How can I consistently get the right values inserted for mu and sigma.squared?
library(dplyr)
library(magrittr)
library(EnvStats)
df_vars <- mtcars %>%
select(mpg, cyl, disp, hp)
set.seed(9302)
df_mu_sigma <- mtcars %>%
select(mpg, cyl, disp, hp) %>%
slice_sample(n = 12) %>%
summarize(
across(
everything(),
list(mean = mean,
std = sd
))
)
df_sumry <- df_vars %>%
summarize(
mpg_mean = mean(mpg),
mpg_mean_prob = t.test(mpg, mu = df_mu_sigma$mpg_mean)$p.value,
mpg_std = sd(mpg),
mpg_std_prob = varTest(mpg, sigma.squared = df_mu_sigma$mpg_std^2)$p.value,
cyl_mean = mean(cyl),
cyl_mean_prob = t.test(cyl, mu = df_mu_sigma$cyl_mean)$p.value,
cyl_std = sd(cyl),
cyl_std_prob = varTest(cyl, sigma.squared = df_mu_sigma$cyl_std^2)$p.value,
disp_mean = mean(disp),
disp_mean_prob = t.test(disp, mu = df_mu_sigma$disp_mean)$p.value,
disp_std = sd(disp),
disp_std_prob = varTest(disp, sigma.squared = df_mu_sigma$disp_std^2)$p.value,
hp_mean = mean(hp),
hp_mean_prob = t.test(hp, mu = df_mu_sigma$hp_mean)$p.value,
hp_std = sd(hp),
hp_std_prob = varTest(hp, sigma.squared = df_mu_sigma$hp_std^2)$p.value
)
vars_num <- names(df_vars)
df_sumry2 <- df_vars %>%
summarize(
across(
all_of(vars_num),
list(mean = mean,
mean_prob = function(x) t.test(x, mu = df_mu_sigma$mpg_mean)$p.value,
std = sd,
std_prob = function(x) varTest(x, sigma.squared = df_mu_sigma$mpg_std^2)$p.value)
)
)
This is not much better than your solution, but I would use cur_column()
instead of ensym()
to avoid quosures handling.
Also, putting the query in a separate function makes things a bit tidier.
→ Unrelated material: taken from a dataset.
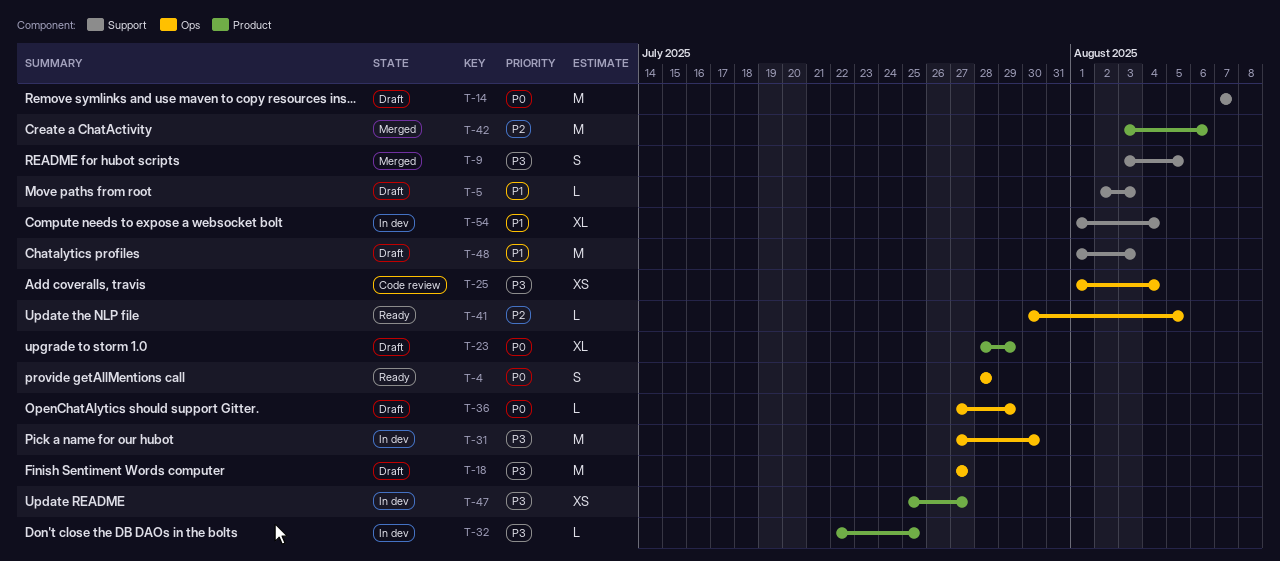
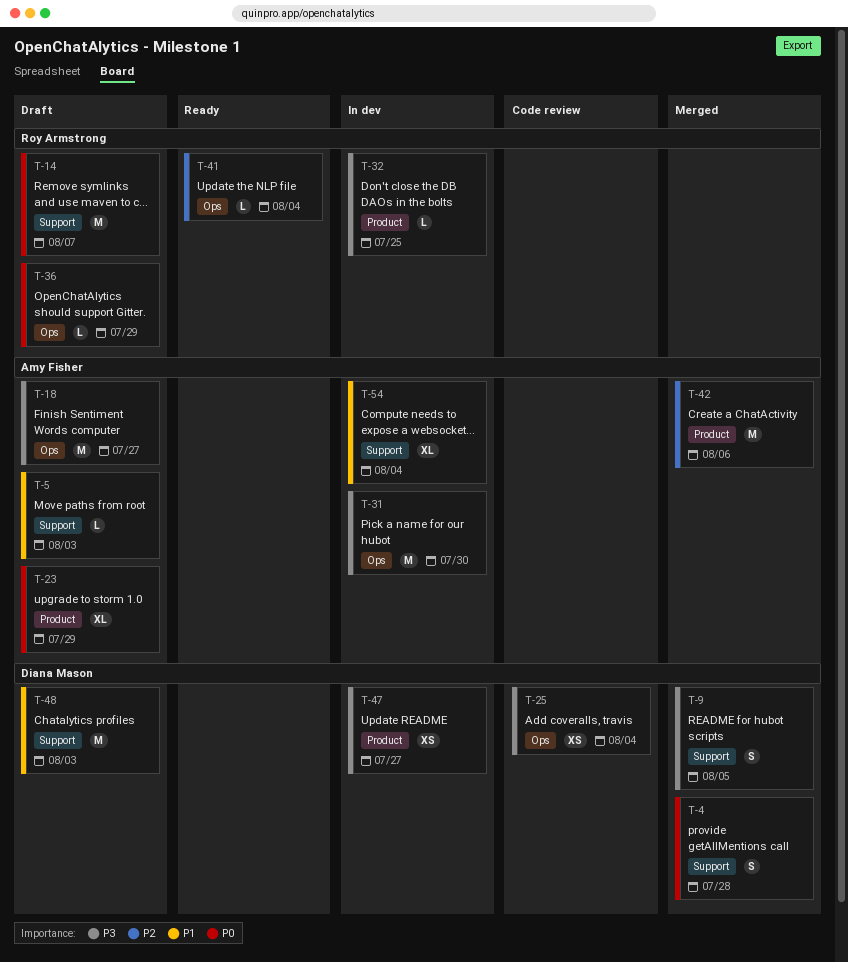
T-4, status: Ready -> Merged
T-4, label: Ops -> Support
T-41, due: Aug 5 -> Aug 4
Finally, I would use lambda functions instead of anonymous functions for clarity.
get_mu = function(suffix){
df_mu_sigma[[paste0(cur_column(), suffix)]] #you could use glue() as well here
}
df_vars %>%
summarize(
across(
all_of(vars_num),
list(
mean = mean,
mean_prob = ~t.test(.x, mu = get_mu("_mean"))$p.value,
std = sd,
std_prob = ~varTest(.x, sigma.squared = get_mu("_std")^2)$p.value
)
)
) %>% t() #just to format the output
# [,1]
# mpg_mean 20.09062500
# mpg_mean_prob 0.01808550
# mpg_std 6.02694805
# mpg_std_prob 0.96094601
# cyl_mean 6.18750000
# cyl_mean_prob 0.10909740
# cyl_std 1.78592165
# cyl_std_prob 0.77092484
# disp_mean 230.72187500
# disp_mean_prob 0.17613878
# disp_std 123.93869383
# disp_std_prob 0.96381507
# hp_mean 146.68750000
# hp_mean_prob 0.03914858
# hp_std 68.56286849
# hp_std_prob 0.03459963